Le Kanchenjunga n’aime pas le tumulte. Il trône à 8 586 mètres, troisième sommet de la Terre, mais se tient à l’écart comme un vieil ermite qui aurait choisi le silence plutôt que la gloire. À l’est de l’Himalaya, il se cache indifférent au vacarme de l’Everest. Il semble dans l'écoute.
Les Népalais disent qu’il abrite des dieux. Peut-être est-ce pour cela que nul ne pose le pied sur son toit. En 1955, les Britanniques s’y arrêtèrent quelques mètres avant le sommet, par respect. Depuis, la règle demeure : le Kanchenjunga ne se vainc pas, il s’effleure.
Les habitants des vallées murmurent qu’il n’est pas une montagne mais un royaume invisible. Quatre divinités en gardent les portes : celle de l’or, de l’argent, des pierres précieuses et du blé. Elles veillent sur les moissons et les neiges, sur la prospérité des hommes et la quiétude des torrents. Monter trop haut, c’est troubler leur sommeil. Quand le vent siffle sur les crêtes, c’est leur colère qui s'exprime comme un rappel à l’humilité.

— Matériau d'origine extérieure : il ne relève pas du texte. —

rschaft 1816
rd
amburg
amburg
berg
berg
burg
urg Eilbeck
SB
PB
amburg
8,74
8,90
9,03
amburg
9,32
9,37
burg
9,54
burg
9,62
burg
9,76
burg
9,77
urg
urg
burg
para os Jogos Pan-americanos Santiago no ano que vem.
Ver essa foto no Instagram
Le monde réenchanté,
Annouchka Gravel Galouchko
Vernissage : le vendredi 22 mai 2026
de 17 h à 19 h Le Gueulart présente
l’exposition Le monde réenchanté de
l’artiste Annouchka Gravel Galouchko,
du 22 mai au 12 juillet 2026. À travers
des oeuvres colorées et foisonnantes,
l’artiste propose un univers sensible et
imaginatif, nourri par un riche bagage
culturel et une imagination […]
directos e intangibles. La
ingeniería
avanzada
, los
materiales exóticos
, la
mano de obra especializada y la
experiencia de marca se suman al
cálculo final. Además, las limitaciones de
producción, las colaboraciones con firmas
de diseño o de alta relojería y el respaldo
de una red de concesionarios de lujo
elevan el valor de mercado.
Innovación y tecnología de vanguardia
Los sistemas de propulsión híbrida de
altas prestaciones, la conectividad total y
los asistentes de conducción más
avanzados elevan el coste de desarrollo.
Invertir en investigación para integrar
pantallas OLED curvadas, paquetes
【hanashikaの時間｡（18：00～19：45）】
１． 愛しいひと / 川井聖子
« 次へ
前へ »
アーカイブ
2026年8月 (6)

Nous n’irons pas déranger les dieux. Seulement leur rendre visite, depuis le camp de base nord, après quelques jours passés sur la face sud.
Sur cette face septentrionale, la montagne devient plus secrète encore. Les vallées se perdent dans une brume laiteuse, où les drapeaux de prières battent comme des ailes d’oiseaux immobiles. Le sentier s’élève depuis Ghunsa, se faufilant entre les rhododendrons en fleurs, les bouleaux tordus, les genévriers qui embaument la résine jusqu'au camp de Lonak.

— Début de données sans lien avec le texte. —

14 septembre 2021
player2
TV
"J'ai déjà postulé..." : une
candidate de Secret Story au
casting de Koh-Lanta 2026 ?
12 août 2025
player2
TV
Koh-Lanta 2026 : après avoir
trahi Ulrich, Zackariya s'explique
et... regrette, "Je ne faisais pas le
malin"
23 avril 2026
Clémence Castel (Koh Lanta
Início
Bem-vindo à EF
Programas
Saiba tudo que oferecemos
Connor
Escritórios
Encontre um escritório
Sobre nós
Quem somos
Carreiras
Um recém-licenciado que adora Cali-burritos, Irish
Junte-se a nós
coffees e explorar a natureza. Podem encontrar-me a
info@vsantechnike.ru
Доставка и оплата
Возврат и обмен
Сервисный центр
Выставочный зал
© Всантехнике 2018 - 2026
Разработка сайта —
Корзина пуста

Des yaks, silhouettes patientes, avancent dans la poussière des moraines. Leurs clochettes tintent comme des prières métalliques. Ils connaissent le chemin mieux que les hommes, et paraissent indifférents au froid, à l’altitude, à la gloire. Nous les regardons cheminer comme s'ils portaient sur leur dos la mémoire du monde.
Une solitude habitable
La nuit, le gel s’invite dans la toile de tentes jusque dans les rêves. Les étoiles y paraissent plus nombreuses que les certitudes. Le départ est prévu à l’aube. Les yeux emplis de sommeil, les premiers pas sont lents, mesurés. À cette altitude, chaque inspiration pèse le poids d’une pensée. Les mains s’agitent dans les gants, comme des oiseaux cherchant la chaleur. Peu à peu, la végétation s’efface. Ne demeurent que la pierre, la glace et le souffle du vent.
Camp de base nord
À Pangpema, camp de base nord, le monde s’arrête. Devant nous, la face du Kanchenjunga s’élève, mur d’argent et de silence. Le soleil glisse sur les séracs, allume des éclats d’opale dans les glaciers. Le froid suspend le temps. Le souffle lui-même hésite à bouger, de peur de troubler la lumière.
Ici, l’apprentissage s’appelle discrétion : ne pas déranger la montagne, ne pas parler trop fort, ne pas rêver trop haut. De retour au camp de base de Lonak, les yaks dorment en silence près des tentes, leur souffle fait de brume et de paix. Dans ce monde dépouillé, nous découvrons que la grandeur n’est pas dans la conquête — mais dans la retenue.